Cobalah gambarkan sekali lagi betapa malang nasib orang itu atau kebanyakan dari mereka itu karena iman tidak ada. Tangan dialihkan ke belakang dan dibawa ke kuduk dan kuduk penuh dengan belenggu, sehingga tersundak ke dagu. Dagu tertengadah sehingga tidak dapat lurus melihat ke muka, melainkan tertengadah ke atas. Sebab itu gelaplah jalan yang akan ditempuh, terselubung. Tidak bebas buat melihat dan mempertimbangkan. Diri telah terbatas dari petunjuk dan kebenaran karena di muka tertutup dan di belakang pun tertutup. Semua jadi gelap, semua jadi terhalang dan terhambat.
Ayat 10
“Dan samalah atas mereka, apakah mereka engkau ancam, ataupun tidak engkau ancam mereka; tidaklah mereka akan percaya."

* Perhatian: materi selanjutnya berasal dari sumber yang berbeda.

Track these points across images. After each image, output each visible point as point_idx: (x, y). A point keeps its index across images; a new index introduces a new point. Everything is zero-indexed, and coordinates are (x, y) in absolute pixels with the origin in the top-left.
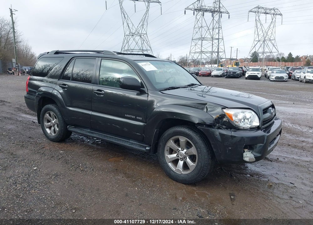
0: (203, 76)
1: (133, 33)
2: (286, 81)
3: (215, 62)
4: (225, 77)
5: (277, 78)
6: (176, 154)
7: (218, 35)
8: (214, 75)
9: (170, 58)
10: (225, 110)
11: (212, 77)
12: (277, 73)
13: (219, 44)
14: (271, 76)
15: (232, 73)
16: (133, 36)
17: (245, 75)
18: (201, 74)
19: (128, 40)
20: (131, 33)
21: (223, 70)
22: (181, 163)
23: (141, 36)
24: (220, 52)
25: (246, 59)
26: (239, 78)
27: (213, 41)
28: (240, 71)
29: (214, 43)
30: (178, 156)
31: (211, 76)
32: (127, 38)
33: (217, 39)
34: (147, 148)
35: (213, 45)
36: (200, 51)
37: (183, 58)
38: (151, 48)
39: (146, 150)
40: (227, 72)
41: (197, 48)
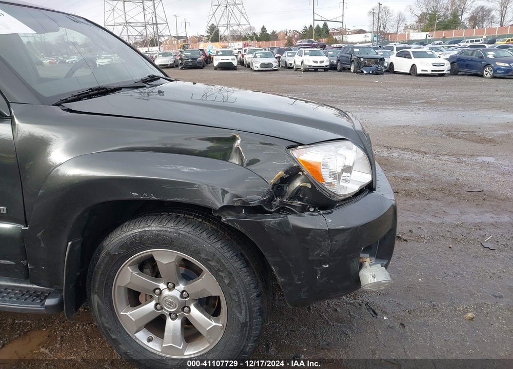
2: (276, 70)
5: (263, 65)
6: (153, 303)
8: (160, 65)
10: (295, 153)
12: (261, 57)
13: (155, 9)
14: (254, 64)
15: (190, 60)
17: (213, 63)
21: (173, 55)
22: (173, 325)
24: (160, 24)
25: (200, 37)
26: (202, 68)
27: (144, 4)
28: (201, 56)
29: (145, 7)
30: (162, 308)
34: (49, 302)
35: (144, 10)
36: (124, 21)
39: (47, 307)
40: (181, 59)
41: (116, 15)
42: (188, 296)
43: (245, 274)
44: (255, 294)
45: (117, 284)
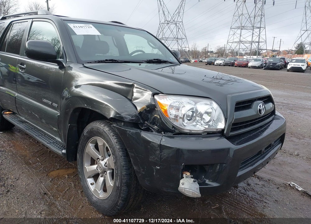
0: (240, 67)
1: (168, 21)
3: (255, 53)
4: (263, 68)
6: (97, 165)
7: (260, 23)
8: (251, 66)
9: (207, 48)
11: (250, 68)
13: (260, 33)
15: (271, 64)
16: (168, 24)
17: (287, 67)
18: (237, 65)
19: (163, 28)
20: (166, 21)
21: (261, 60)
23: (176, 24)
24: (262, 42)
25: (289, 51)
26: (279, 70)
27: (253, 30)
28: (281, 62)
29: (254, 32)
31: (248, 67)
32: (162, 26)
33: (258, 28)
34: (64, 151)
35: (253, 34)
36: (239, 40)
37: (221, 49)
38: (186, 37)
39: (62, 153)
40: (266, 63)
41: (235, 37)
42: (107, 167)
43: (123, 160)
44: (125, 173)
45: (86, 151)
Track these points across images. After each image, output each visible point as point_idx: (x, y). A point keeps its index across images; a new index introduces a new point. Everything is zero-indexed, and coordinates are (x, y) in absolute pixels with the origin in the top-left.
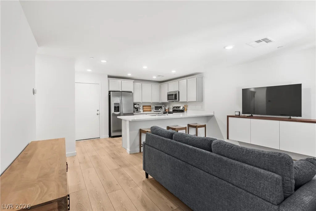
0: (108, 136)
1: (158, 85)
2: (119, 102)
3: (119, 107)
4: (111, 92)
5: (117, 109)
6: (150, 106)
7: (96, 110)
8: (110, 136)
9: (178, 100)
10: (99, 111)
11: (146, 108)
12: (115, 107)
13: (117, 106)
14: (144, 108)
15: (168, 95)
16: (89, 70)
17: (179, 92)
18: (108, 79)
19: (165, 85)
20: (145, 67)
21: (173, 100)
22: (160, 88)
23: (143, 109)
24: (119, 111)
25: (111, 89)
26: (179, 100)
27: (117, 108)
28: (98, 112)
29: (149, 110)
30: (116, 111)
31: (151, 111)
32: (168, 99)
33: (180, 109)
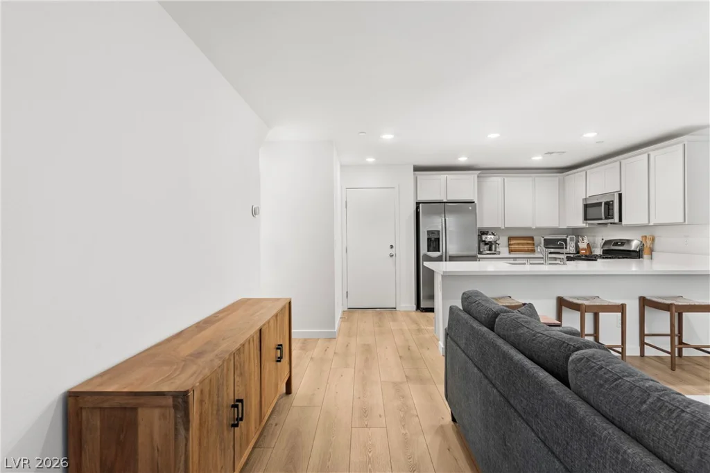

Inilah orang yang telah dicap, dicetak atau dimaterai hatinya, sebagaimana tersebut dalam ayat 7 dari surah al-Baqarah, hati dicap sehingga jadi kesat dan kasar. Pendengaran pun dicap dan disumbat sehingga tidak ada yang terdengar, dan penglihatan telah kabur mendekati buta. Adzab siksalah yang akan mereka terima.